We can visualize the program before type inference:

oopsies image not showing

and after type inference, notice that the UNK's have disappeared:

oopsies image not showing

Drawbacks

I would say developer time and lots of merge conflicts. At the very least, disentangling AST transformation from type inference and type checking is a must-do, in my opinion, even if the collection context does not get accepted in this form.

Rationale and alternatives

  • Why is this design the best in the space of possible designs?
  • What other designs have been considered and what is the rationale for not choosing them?
  • What is the impact of not doing this?

Prior art

Rust separates the ideas of type collection, type checking, and type inference. And these are all disentangled from 'AST lowering'.

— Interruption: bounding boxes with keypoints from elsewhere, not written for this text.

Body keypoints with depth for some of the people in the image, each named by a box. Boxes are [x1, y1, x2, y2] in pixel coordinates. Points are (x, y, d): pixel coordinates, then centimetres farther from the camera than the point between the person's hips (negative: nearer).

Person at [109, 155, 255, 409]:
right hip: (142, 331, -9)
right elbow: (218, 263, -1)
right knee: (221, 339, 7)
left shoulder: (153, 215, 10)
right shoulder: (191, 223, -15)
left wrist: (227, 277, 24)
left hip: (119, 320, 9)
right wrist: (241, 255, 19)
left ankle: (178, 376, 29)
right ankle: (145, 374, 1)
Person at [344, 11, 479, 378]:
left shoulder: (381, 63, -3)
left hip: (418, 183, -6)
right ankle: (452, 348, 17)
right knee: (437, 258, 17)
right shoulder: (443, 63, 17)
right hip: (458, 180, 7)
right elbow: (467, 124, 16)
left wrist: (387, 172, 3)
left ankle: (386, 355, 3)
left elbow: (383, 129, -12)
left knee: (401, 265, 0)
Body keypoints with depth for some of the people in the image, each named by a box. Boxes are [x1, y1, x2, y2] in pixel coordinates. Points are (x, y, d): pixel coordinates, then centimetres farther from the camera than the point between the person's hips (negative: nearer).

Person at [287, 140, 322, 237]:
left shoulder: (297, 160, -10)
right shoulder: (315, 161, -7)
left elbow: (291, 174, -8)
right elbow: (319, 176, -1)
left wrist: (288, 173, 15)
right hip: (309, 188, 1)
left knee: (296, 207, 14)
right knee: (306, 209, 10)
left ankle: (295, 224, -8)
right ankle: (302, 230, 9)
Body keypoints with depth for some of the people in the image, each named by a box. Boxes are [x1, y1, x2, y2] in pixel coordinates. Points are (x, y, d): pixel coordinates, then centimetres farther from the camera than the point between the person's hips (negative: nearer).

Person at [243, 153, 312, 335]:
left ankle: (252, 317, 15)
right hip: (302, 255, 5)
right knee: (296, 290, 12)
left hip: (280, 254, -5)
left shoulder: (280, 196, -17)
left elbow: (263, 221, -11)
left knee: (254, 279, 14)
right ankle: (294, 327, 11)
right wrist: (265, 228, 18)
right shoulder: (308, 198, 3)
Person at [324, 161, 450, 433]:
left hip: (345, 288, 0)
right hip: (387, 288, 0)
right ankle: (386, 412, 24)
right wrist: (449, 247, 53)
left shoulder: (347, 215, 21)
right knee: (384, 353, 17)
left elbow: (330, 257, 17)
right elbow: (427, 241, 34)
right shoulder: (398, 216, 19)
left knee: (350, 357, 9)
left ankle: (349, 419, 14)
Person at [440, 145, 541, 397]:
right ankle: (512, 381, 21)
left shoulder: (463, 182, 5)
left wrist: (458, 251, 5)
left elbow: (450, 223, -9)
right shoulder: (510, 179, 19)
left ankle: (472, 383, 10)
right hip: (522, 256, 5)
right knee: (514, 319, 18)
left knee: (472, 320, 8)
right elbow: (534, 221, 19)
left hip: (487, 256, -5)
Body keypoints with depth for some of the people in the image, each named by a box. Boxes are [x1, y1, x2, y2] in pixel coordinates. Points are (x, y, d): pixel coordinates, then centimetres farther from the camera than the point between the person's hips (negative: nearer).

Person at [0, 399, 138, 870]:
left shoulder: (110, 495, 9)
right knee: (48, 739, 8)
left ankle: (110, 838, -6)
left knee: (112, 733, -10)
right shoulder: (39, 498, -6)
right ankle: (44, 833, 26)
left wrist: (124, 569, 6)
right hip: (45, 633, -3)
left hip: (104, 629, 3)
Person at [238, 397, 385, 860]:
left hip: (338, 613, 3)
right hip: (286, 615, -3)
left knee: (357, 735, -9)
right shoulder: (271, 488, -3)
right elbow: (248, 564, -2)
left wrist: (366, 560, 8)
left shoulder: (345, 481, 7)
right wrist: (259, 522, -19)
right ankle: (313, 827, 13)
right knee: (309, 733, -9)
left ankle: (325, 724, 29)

Relating to the CollectionContext, the Rust compiler uses queries for demand-driven development. Admittedly, I'm not as familiar with this on a technical level as I would like to be, but my guess is that they are using a graph-based approach (combined with the Rust DefId) and to achieve the memoization and caching.

Unresolved questions

I'd really like to get feedback on how the CollectionContext could be improved for use with the LSP.

In terms of what is out of scope for this RFC, I feel that supporting recursive data structures is definitely out of scope, as it will require us to implement a pointer type.

Future possibilities

Eventually we should plan to move monomorphization to it's own monomorphization collection step (likely after type inference).

I'd really like to see us use the program visualization provided by petgraph. Maybe users could setup a debug profile for forc that allowed them to visualize their contract calls, visualize which library functions interact with which ABI functions, etc.

And of course releasing recursive functions is going to be a huge with for Sway I think.